TASK DESCRIPTION – Gather all lines in the entries that include the word "down".

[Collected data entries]
▽
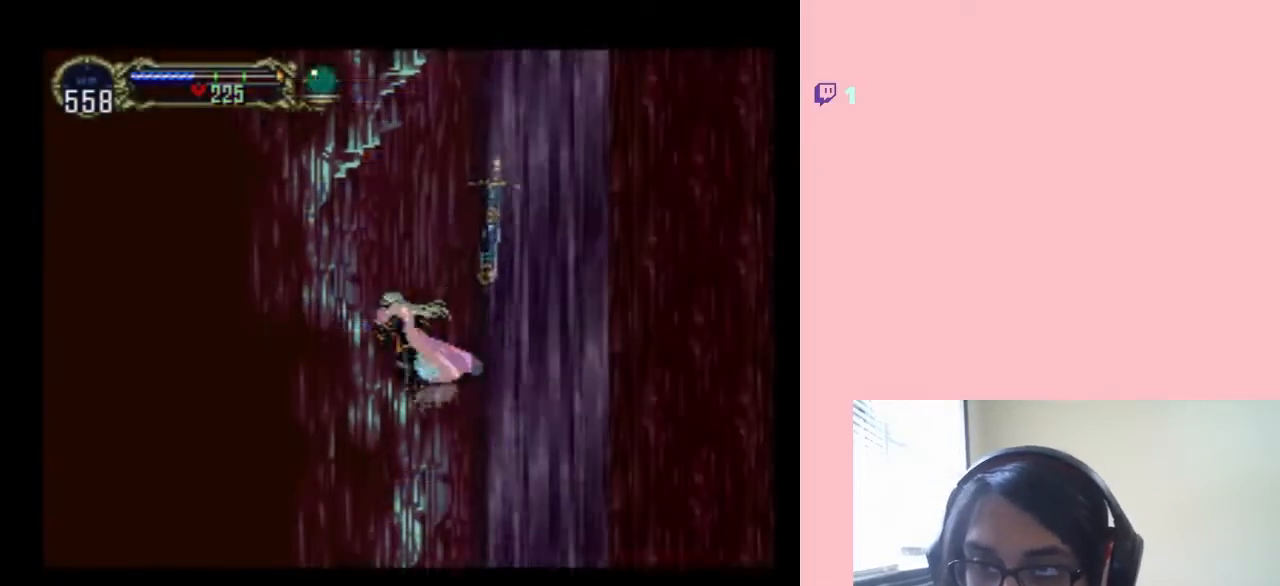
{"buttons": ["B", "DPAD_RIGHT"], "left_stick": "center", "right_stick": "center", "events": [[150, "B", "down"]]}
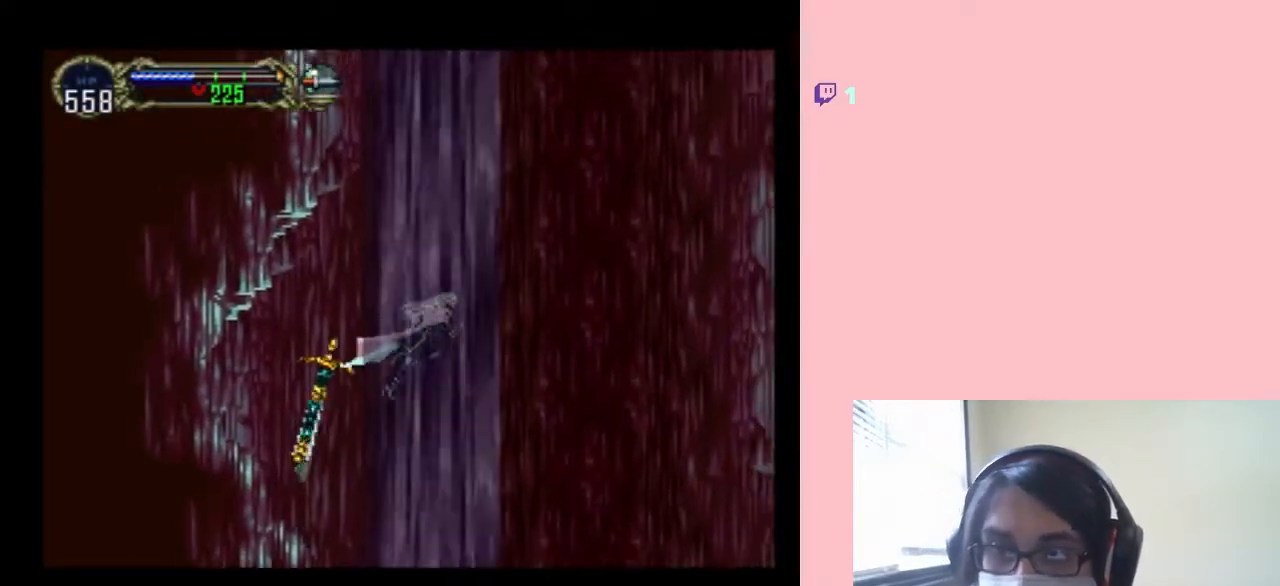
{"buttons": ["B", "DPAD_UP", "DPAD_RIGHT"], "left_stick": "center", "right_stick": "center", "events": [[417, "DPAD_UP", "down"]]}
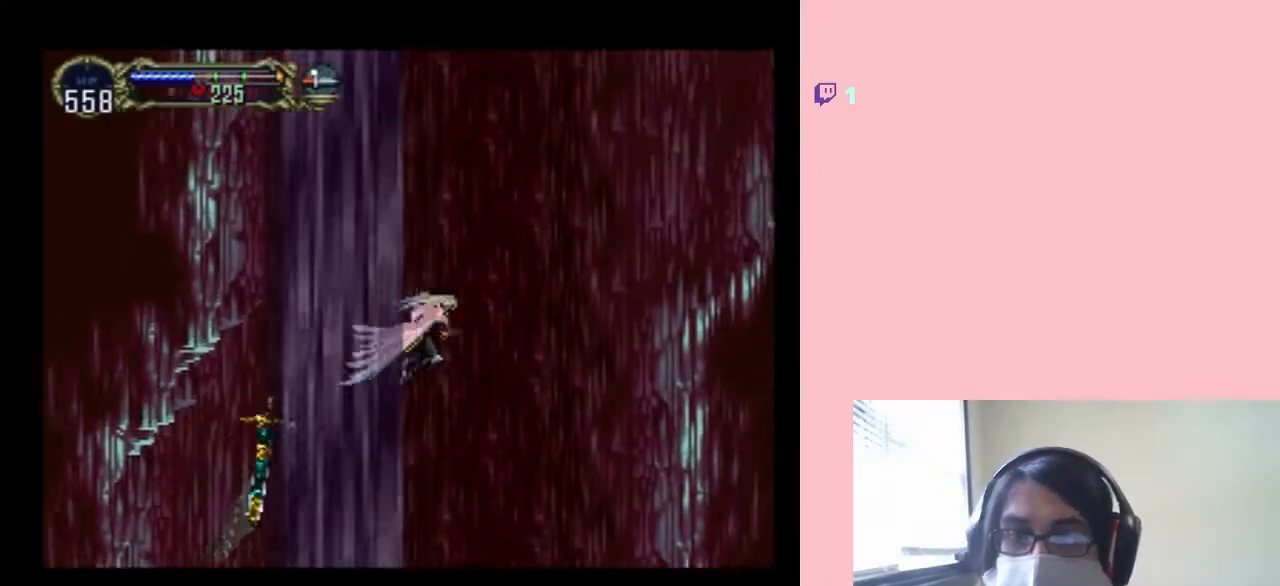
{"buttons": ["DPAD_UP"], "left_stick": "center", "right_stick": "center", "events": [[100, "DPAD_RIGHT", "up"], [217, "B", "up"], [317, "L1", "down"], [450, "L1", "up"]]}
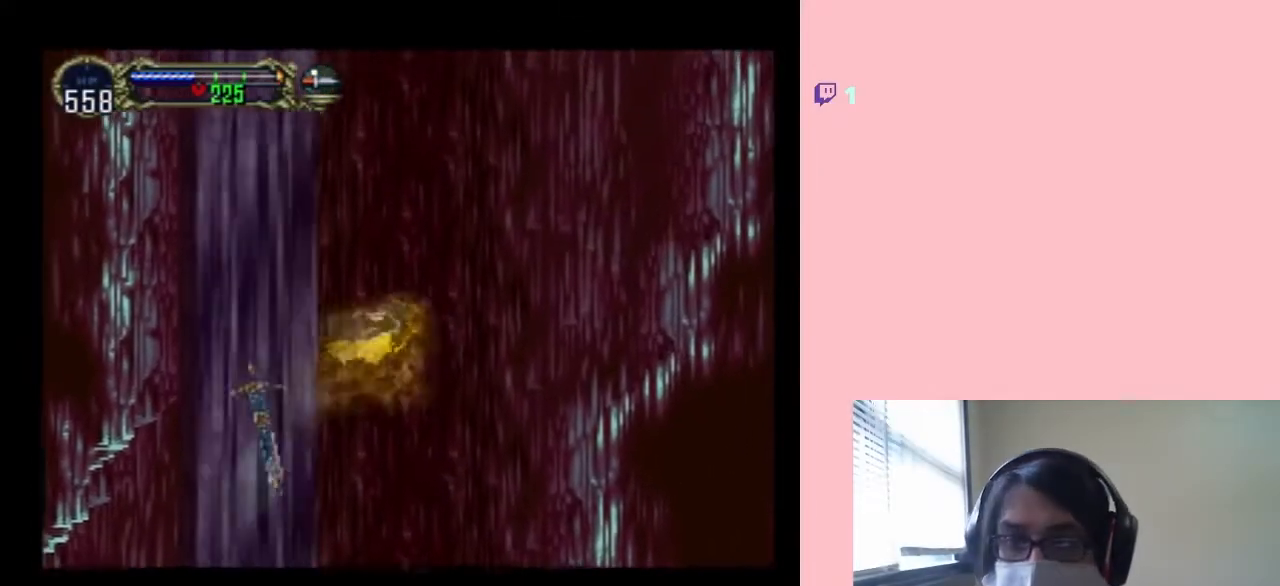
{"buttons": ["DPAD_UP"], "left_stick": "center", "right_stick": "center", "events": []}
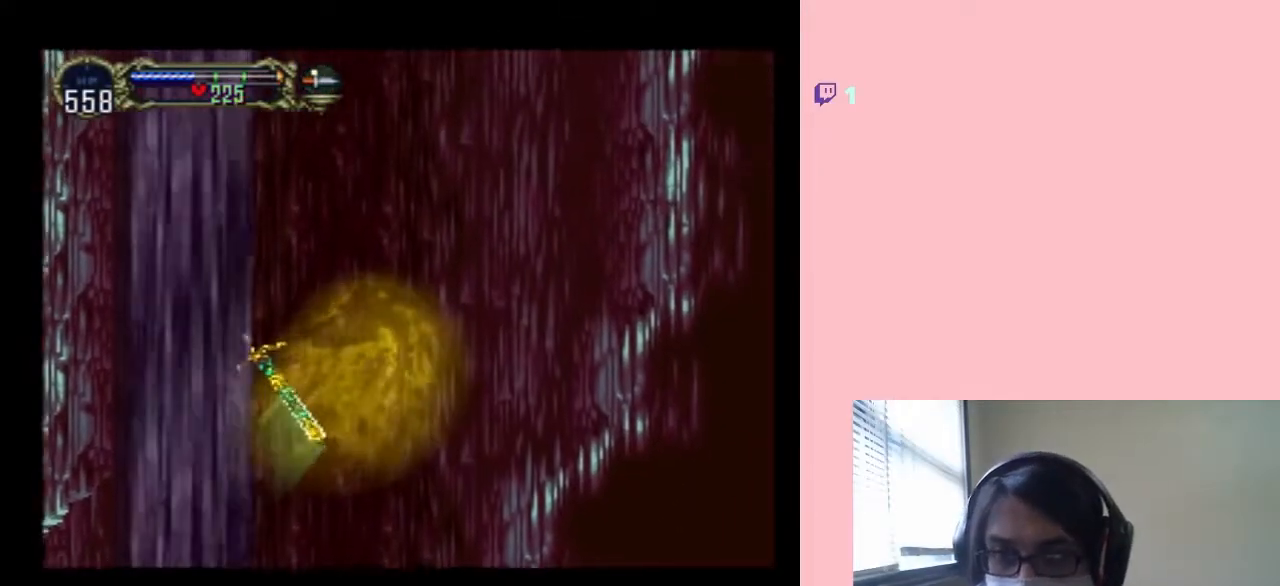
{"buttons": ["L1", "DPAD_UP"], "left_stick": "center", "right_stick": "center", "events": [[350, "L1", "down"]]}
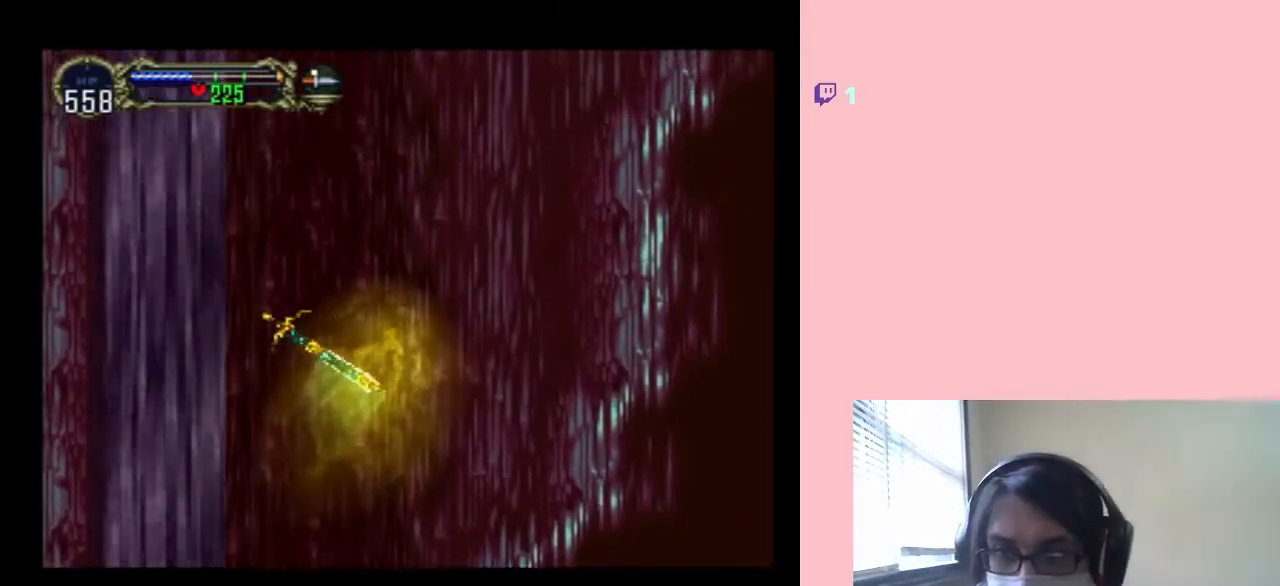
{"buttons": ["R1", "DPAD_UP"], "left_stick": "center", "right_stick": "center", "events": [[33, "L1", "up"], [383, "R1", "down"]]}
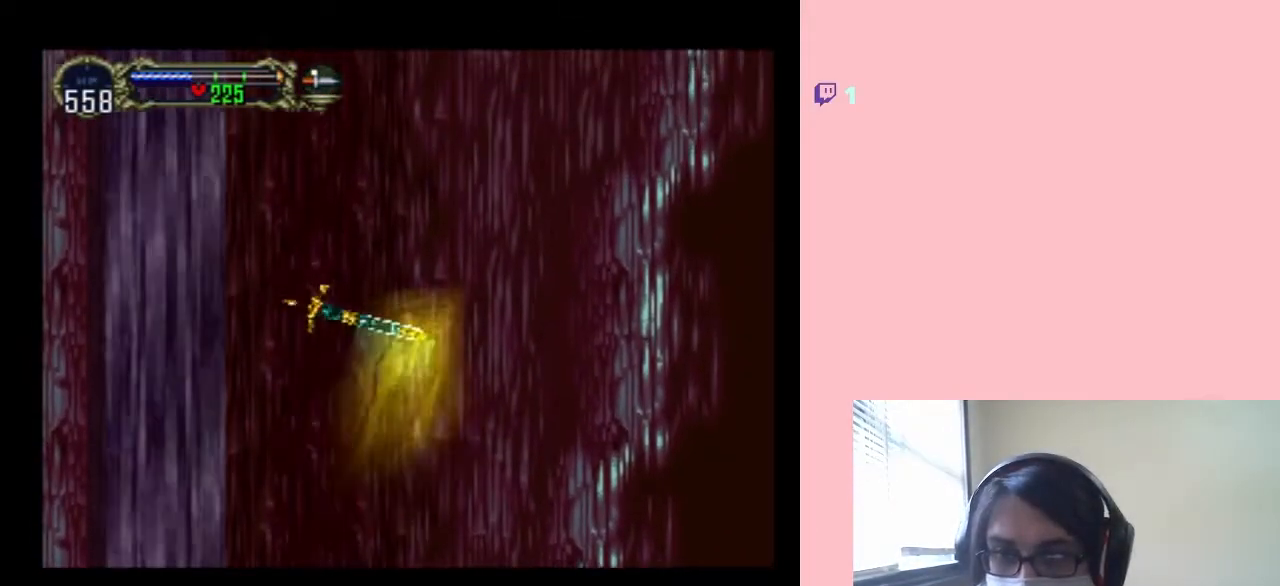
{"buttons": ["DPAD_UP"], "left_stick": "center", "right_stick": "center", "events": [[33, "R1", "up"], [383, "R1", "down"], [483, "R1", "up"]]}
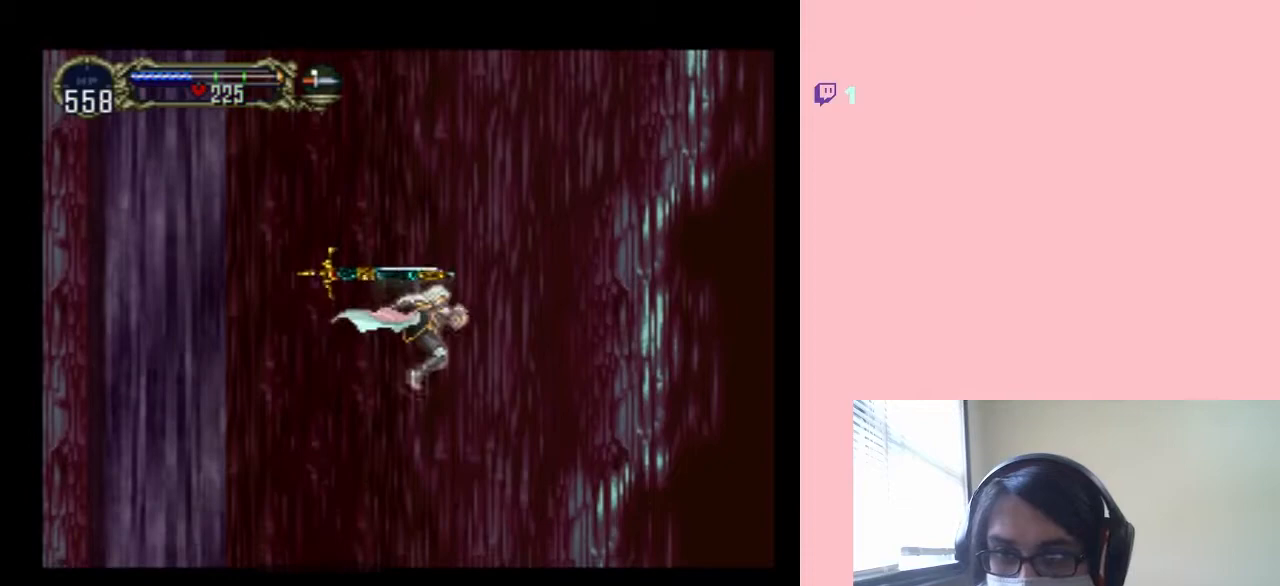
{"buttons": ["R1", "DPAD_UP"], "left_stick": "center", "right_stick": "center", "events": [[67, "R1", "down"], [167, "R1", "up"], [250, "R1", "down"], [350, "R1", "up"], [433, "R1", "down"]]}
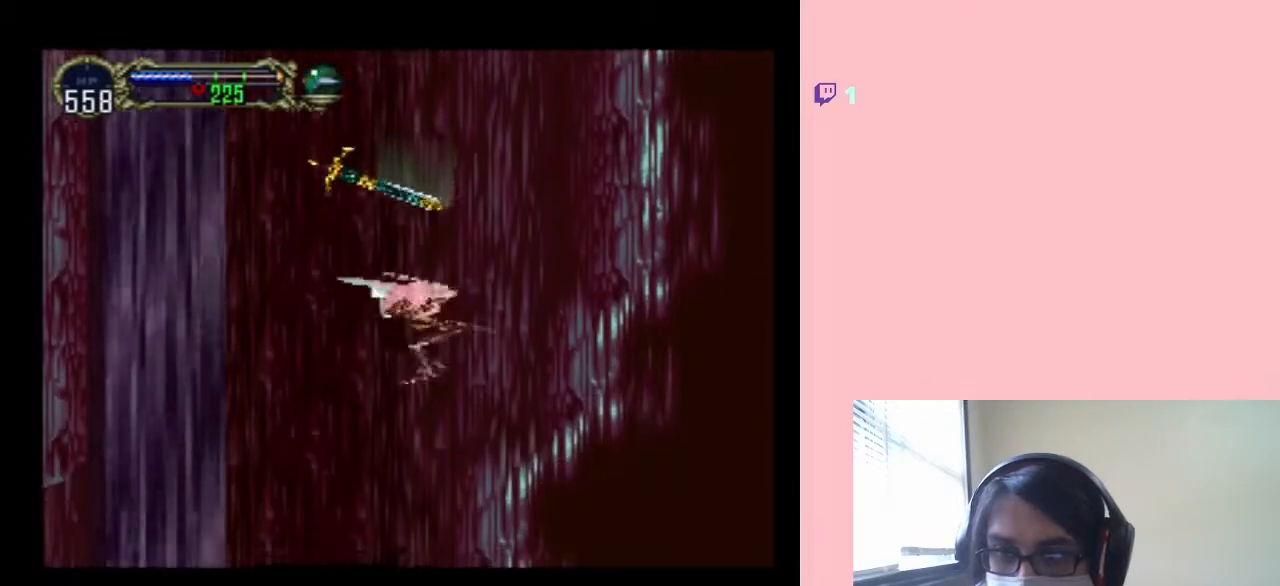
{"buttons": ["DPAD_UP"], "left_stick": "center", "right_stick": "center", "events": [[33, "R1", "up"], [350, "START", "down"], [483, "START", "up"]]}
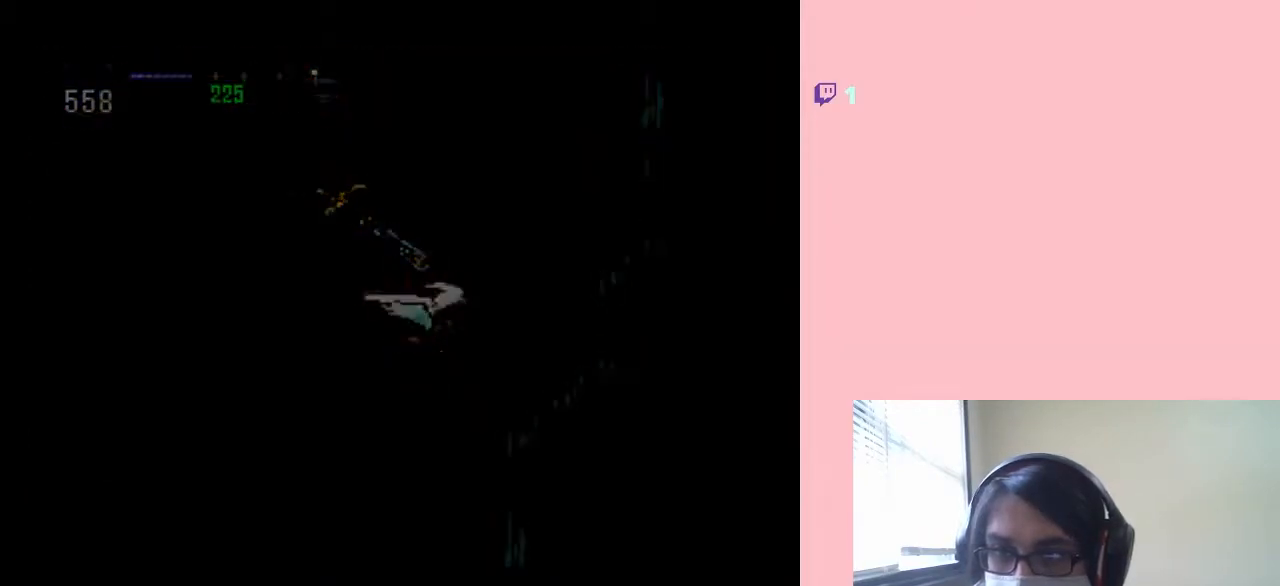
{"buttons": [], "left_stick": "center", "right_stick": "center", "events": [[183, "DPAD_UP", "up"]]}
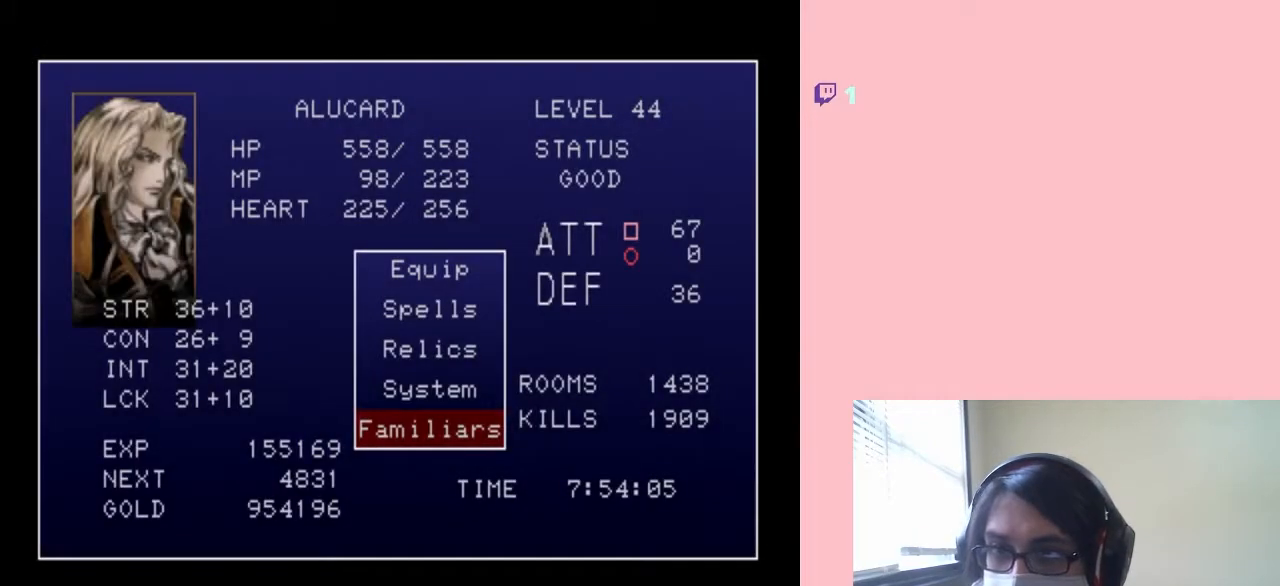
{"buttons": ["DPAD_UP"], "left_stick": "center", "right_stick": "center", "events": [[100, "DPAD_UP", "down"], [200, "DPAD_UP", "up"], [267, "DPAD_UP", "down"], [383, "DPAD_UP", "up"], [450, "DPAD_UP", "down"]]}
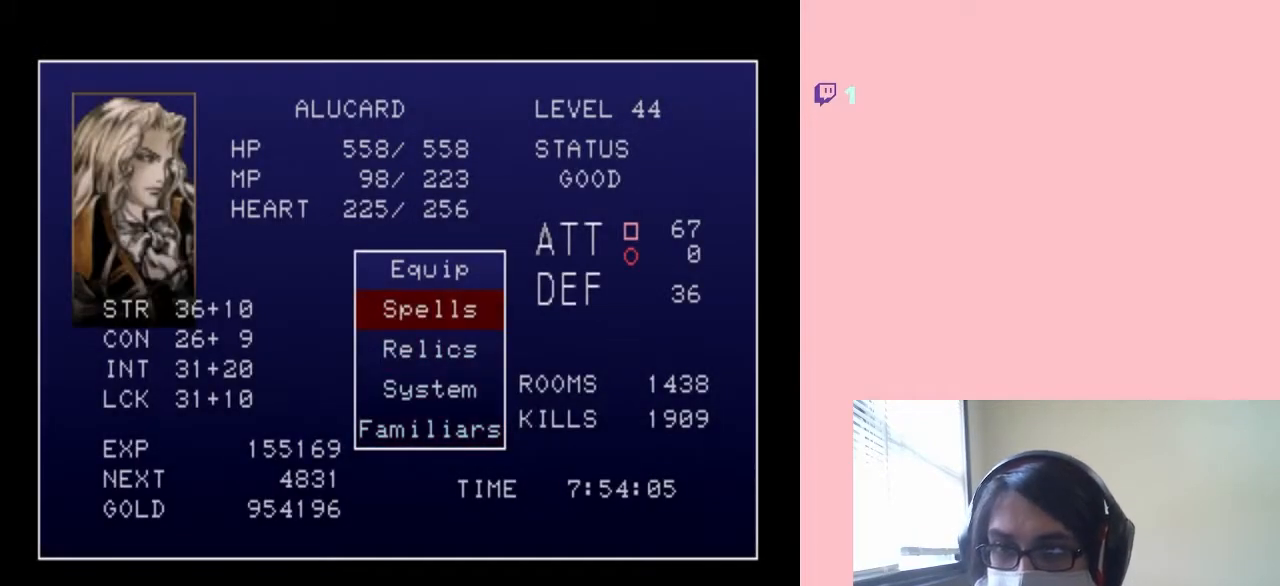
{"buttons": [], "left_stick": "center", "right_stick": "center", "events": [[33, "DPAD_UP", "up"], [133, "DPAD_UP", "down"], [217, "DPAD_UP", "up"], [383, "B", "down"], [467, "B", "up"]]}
△
SOLUTION TO THIS TASK –
{"buttons": ["B", "DPAD_RIGHT"], "left_stick": "center", "right_stick": "center", "events": [[150, "B", "down"]]}
{"buttons": ["B", "DPAD_UP", "DPAD_RIGHT"], "left_stick": "center", "right_stick": "center", "events": [[417, "DPAD_UP", "down"]]}
{"buttons": ["DPAD_UP"], "left_stick": "center", "right_stick": "center", "events": [[100, "DPAD_RIGHT", "up"], [217, "B", "up"], [317, "L1", "down"], [450, "L1", "up"]]}
{"buttons": ["L1", "DPAD_UP"], "left_stick": "center", "right_stick": "center", "events": [[350, "L1", "down"]]}
{"buttons": ["R1", "DPAD_UP"], "left_stick": "center", "right_stick": "center", "events": [[33, "L1", "up"], [383, "R1", "down"]]}
{"buttons": ["DPAD_UP"], "left_stick": "center", "right_stick": "center", "events": [[33, "R1", "up"], [383, "R1", "down"], [483, "R1", "up"]]}
{"buttons": ["R1", "DPAD_UP"], "left_stick": "center", "right_stick": "center", "events": [[67, "R1", "down"], [167, "R1", "up"], [250, "R1", "down"], [350, "R1", "up"], [433, "R1", "down"]]}
{"buttons": ["DPAD_UP"], "left_stick": "center", "right_stick": "center", "events": [[33, "R1", "up"], [350, "START", "down"], [483, "START", "up"]]}
{"buttons": ["DPAD_UP"], "left_stick": "center", "right_stick": "center", "events": [[100, "DPAD_UP", "down"], [200, "DPAD_UP", "up"], [267, "DPAD_UP", "down"], [383, "DPAD_UP", "up"], [450, "DPAD_UP", "down"]]}
{"buttons": [], "left_stick": "center", "right_stick": "center", "events": [[33, "DPAD_UP", "up"], [133, "DPAD_UP", "down"], [217, "DPAD_UP", "up"], [383, "B", "down"], [467, "B", "up"]]}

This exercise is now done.